Since the Terletsky decision, there has been some judicial confusion as to whether the Terletsky Court required that a bad faith claim be supported by proof of an Insurer’s self-interest or ill-will, a disputed element of proof that will now be resolved by the Supreme Court.
On August 30, 2016, the Pennsylvania Supreme Court granted Allocator to decide the following issue in Rancosky:
Whether this Court should ratify the requirements of Terletsky v. Prudential Property & Casualty Insurance Company, 649 A.2d 680 (Pa. Super. 1994), Appeal denied, 659 A.2d 560 (Pa. 1995), for establishing Insurer bad faith under 42 Pa.C.S.§8371, and assuming the answer to be in the affirmative, whether the Superior Court erred in holding that the Terletsky factor of a “motive of self-interest or ill-will” is merely a discretionary consideration rather than a mandatory prerequisite to proving bad faith?

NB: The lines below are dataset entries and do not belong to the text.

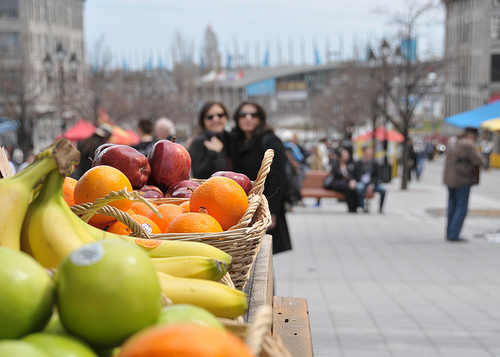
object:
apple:
[1, 247, 54, 339]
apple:
[54, 239, 161, 347]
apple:
[153, 303, 226, 330]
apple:
[20, 332, 100, 357]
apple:
[1, 338, 48, 357]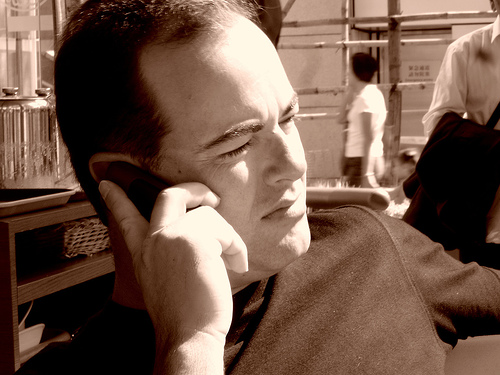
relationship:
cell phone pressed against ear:
[102, 159, 203, 225] [88, 152, 150, 187]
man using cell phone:
[9, 1, 499, 374] [102, 159, 203, 225]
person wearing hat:
[341, 51, 389, 188] [350, 52, 379, 83]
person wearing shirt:
[403, 0, 500, 269] [422, 11, 500, 246]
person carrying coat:
[403, 0, 500, 269] [402, 110, 500, 266]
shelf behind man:
[0, 198, 116, 374] [9, 1, 499, 374]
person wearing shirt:
[341, 51, 389, 188] [344, 83, 388, 158]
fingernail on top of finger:
[98, 179, 111, 199] [97, 179, 150, 253]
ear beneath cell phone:
[88, 152, 150, 187] [102, 159, 203, 225]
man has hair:
[9, 1, 499, 374] [53, 0, 280, 230]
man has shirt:
[9, 1, 499, 374] [13, 203, 500, 374]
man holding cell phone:
[9, 1, 499, 374] [102, 159, 203, 225]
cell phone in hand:
[102, 159, 203, 225] [98, 178, 250, 339]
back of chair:
[14, 340, 72, 374] [13, 339, 69, 374]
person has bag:
[403, 0, 500, 269] [485, 97, 500, 129]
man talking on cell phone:
[9, 1, 499, 374] [102, 159, 203, 225]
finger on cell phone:
[97, 179, 150, 253] [102, 159, 203, 225]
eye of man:
[216, 134, 253, 165] [9, 1, 499, 374]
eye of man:
[280, 108, 301, 129] [9, 1, 499, 374]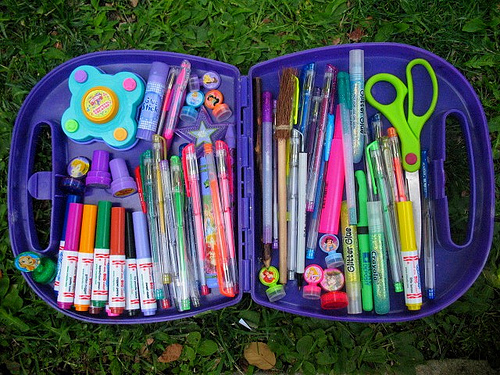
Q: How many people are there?
A: 0.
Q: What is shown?
A: Art supplies.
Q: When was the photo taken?
A: Afternoon.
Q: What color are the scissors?
A: Green.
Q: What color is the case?
A: Blue.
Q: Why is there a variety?
A: Colors.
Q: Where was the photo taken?
A: In the grass.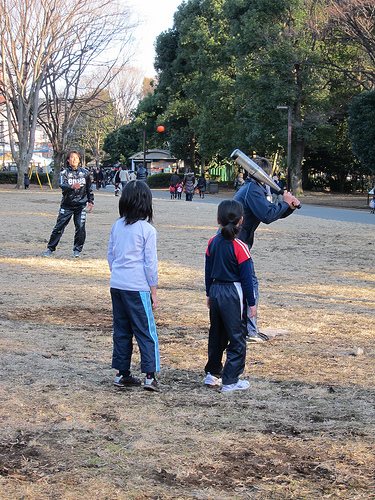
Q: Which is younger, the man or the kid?
A: The kid is younger than the man.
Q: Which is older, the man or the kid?
A: The man is older than the kid.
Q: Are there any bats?
A: Yes, there is a bat.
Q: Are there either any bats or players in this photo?
A: Yes, there is a bat.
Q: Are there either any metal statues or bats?
A: Yes, there is a metal bat.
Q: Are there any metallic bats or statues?
A: Yes, there is a metal bat.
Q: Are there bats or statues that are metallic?
A: Yes, the bat is metallic.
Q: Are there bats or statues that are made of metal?
A: Yes, the bat is made of metal.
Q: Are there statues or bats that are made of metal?
A: Yes, the bat is made of metal.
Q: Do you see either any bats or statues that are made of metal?
A: Yes, the bat is made of metal.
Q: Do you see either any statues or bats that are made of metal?
A: Yes, the bat is made of metal.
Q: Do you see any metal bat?
A: Yes, there is a metal bat.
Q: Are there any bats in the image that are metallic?
A: Yes, there is a bat that is metallic.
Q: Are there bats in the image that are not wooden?
A: Yes, there is a metallic bat.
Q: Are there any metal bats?
A: Yes, there is a bat that is made of metal.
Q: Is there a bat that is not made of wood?
A: Yes, there is a bat that is made of metal.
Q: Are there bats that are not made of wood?
A: Yes, there is a bat that is made of metal.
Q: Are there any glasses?
A: No, there are no glasses.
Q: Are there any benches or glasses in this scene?
A: No, there are no glasses or benches.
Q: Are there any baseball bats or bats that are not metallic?
A: No, there is a bat but it is metallic.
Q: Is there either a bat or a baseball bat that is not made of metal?
A: No, there is a bat but it is made of metal.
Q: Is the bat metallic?
A: Yes, the bat is metallic.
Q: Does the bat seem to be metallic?
A: Yes, the bat is metallic.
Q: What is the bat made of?
A: The bat is made of metal.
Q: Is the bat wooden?
A: No, the bat is metallic.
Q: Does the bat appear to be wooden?
A: No, the bat is metallic.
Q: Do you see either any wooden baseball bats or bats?
A: No, there is a bat but it is metallic.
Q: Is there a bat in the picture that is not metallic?
A: No, there is a bat but it is metallic.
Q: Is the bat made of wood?
A: No, the bat is made of metal.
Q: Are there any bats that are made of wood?
A: No, there is a bat but it is made of metal.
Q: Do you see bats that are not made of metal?
A: No, there is a bat but it is made of metal.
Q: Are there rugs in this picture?
A: No, there are no rugs.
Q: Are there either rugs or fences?
A: No, there are no rugs or fences.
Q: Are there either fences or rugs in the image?
A: No, there are no rugs or fences.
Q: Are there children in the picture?
A: Yes, there is a child.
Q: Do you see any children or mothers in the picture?
A: Yes, there is a child.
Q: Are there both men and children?
A: Yes, there are both a child and a man.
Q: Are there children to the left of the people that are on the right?
A: Yes, there is a child to the left of the people.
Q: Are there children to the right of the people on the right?
A: No, the child is to the left of the people.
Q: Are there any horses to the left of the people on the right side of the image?
A: No, there is a child to the left of the people.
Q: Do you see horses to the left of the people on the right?
A: No, there is a child to the left of the people.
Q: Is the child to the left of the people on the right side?
A: Yes, the child is to the left of the people.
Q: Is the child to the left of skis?
A: No, the child is to the left of the people.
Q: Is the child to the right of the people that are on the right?
A: No, the child is to the left of the people.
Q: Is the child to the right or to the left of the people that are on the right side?
A: The child is to the left of the people.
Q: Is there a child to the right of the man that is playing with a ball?
A: Yes, there is a child to the right of the man.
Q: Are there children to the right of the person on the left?
A: Yes, there is a child to the right of the man.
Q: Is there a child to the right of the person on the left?
A: Yes, there is a child to the right of the man.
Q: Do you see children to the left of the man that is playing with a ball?
A: No, the child is to the right of the man.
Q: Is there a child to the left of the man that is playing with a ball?
A: No, the child is to the right of the man.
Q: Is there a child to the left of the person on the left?
A: No, the child is to the right of the man.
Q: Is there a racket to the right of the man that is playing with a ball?
A: No, there is a child to the right of the man.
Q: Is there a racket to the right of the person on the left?
A: No, there is a child to the right of the man.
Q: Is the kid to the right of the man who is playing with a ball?
A: Yes, the kid is to the right of the man.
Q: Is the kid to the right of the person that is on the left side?
A: Yes, the kid is to the right of the man.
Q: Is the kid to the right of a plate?
A: No, the kid is to the right of the man.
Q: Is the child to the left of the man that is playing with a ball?
A: No, the child is to the right of the man.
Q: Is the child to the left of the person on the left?
A: No, the child is to the right of the man.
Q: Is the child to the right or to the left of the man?
A: The child is to the right of the man.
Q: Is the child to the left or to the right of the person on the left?
A: The child is to the right of the man.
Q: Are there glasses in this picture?
A: No, there are no glasses.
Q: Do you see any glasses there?
A: No, there are no glasses.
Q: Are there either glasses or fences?
A: No, there are no glasses or fences.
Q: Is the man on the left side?
A: Yes, the man is on the left of the image.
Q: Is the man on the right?
A: No, the man is on the left of the image.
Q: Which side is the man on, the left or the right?
A: The man is on the left of the image.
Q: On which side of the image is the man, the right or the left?
A: The man is on the left of the image.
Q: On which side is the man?
A: The man is on the left of the image.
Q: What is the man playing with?
A: The man is playing with a ball.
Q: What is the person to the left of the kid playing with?
A: The man is playing with a ball.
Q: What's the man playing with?
A: The man is playing with a ball.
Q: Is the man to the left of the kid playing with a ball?
A: Yes, the man is playing with a ball.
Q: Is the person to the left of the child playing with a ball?
A: Yes, the man is playing with a ball.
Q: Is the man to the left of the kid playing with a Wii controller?
A: No, the man is playing with a ball.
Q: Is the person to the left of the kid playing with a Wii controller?
A: No, the man is playing with a ball.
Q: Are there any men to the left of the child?
A: Yes, there is a man to the left of the child.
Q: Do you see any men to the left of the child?
A: Yes, there is a man to the left of the child.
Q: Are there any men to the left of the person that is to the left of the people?
A: Yes, there is a man to the left of the child.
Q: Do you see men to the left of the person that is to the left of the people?
A: Yes, there is a man to the left of the child.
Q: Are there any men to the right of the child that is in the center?
A: No, the man is to the left of the kid.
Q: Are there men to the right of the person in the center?
A: No, the man is to the left of the kid.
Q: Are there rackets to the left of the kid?
A: No, there is a man to the left of the kid.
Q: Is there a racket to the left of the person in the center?
A: No, there is a man to the left of the kid.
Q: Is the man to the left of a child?
A: Yes, the man is to the left of a child.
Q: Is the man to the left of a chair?
A: No, the man is to the left of a child.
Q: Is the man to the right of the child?
A: No, the man is to the left of the child.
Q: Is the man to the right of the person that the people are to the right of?
A: No, the man is to the left of the child.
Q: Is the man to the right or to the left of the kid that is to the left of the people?
A: The man is to the left of the child.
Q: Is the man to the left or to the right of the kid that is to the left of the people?
A: The man is to the left of the child.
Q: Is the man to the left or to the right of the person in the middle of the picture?
A: The man is to the left of the child.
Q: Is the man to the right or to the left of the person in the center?
A: The man is to the left of the child.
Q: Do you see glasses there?
A: No, there are no glasses.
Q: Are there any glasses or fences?
A: No, there are no glasses or fences.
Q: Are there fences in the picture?
A: No, there are no fences.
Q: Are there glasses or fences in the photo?
A: No, there are no fences or glasses.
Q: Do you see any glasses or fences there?
A: No, there are no fences or glasses.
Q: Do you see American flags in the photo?
A: No, there are no American flags.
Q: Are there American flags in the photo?
A: No, there are no American flags.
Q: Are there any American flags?
A: No, there are no American flags.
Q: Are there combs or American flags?
A: No, there are no American flags or combs.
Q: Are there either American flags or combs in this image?
A: No, there are no American flags or combs.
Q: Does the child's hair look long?
A: Yes, the hair is long.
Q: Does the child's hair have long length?
A: Yes, the hair is long.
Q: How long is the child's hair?
A: The hair is long.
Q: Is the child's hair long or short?
A: The hair is long.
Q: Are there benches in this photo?
A: No, there are no benches.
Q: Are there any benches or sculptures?
A: No, there are no benches or sculptures.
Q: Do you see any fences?
A: No, there are no fences.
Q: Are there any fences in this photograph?
A: No, there are no fences.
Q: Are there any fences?
A: No, there are no fences.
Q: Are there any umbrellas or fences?
A: No, there are no fences or umbrellas.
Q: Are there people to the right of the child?
A: Yes, there are people to the right of the child.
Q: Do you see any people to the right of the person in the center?
A: Yes, there are people to the right of the child.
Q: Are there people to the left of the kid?
A: No, the people are to the right of the kid.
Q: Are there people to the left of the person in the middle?
A: No, the people are to the right of the kid.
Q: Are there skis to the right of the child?
A: No, there are people to the right of the child.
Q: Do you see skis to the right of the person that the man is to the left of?
A: No, there are people to the right of the child.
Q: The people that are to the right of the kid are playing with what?
A: The people are playing with a ball.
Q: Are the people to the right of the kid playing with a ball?
A: Yes, the people are playing with a ball.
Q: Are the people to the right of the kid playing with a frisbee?
A: No, the people are playing with a ball.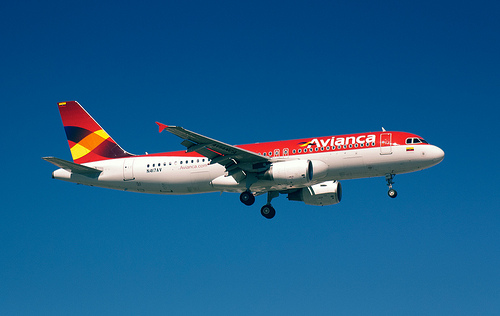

In all likelihood, the Supreme Court will not rule on this issue until well into 2017.
Presumably, the Pennsylvania Supreme Court will resolve this issue in favor of eliminating any factor of self-interest or ill-will, and limit the analysis to proving that the Insurer did not have a reasonable basis for denying benefits, further eliminating issues related to alleged poor claims handling practices being evidentiary in nature, and not a cognizable basis for statutory relief in and of itself.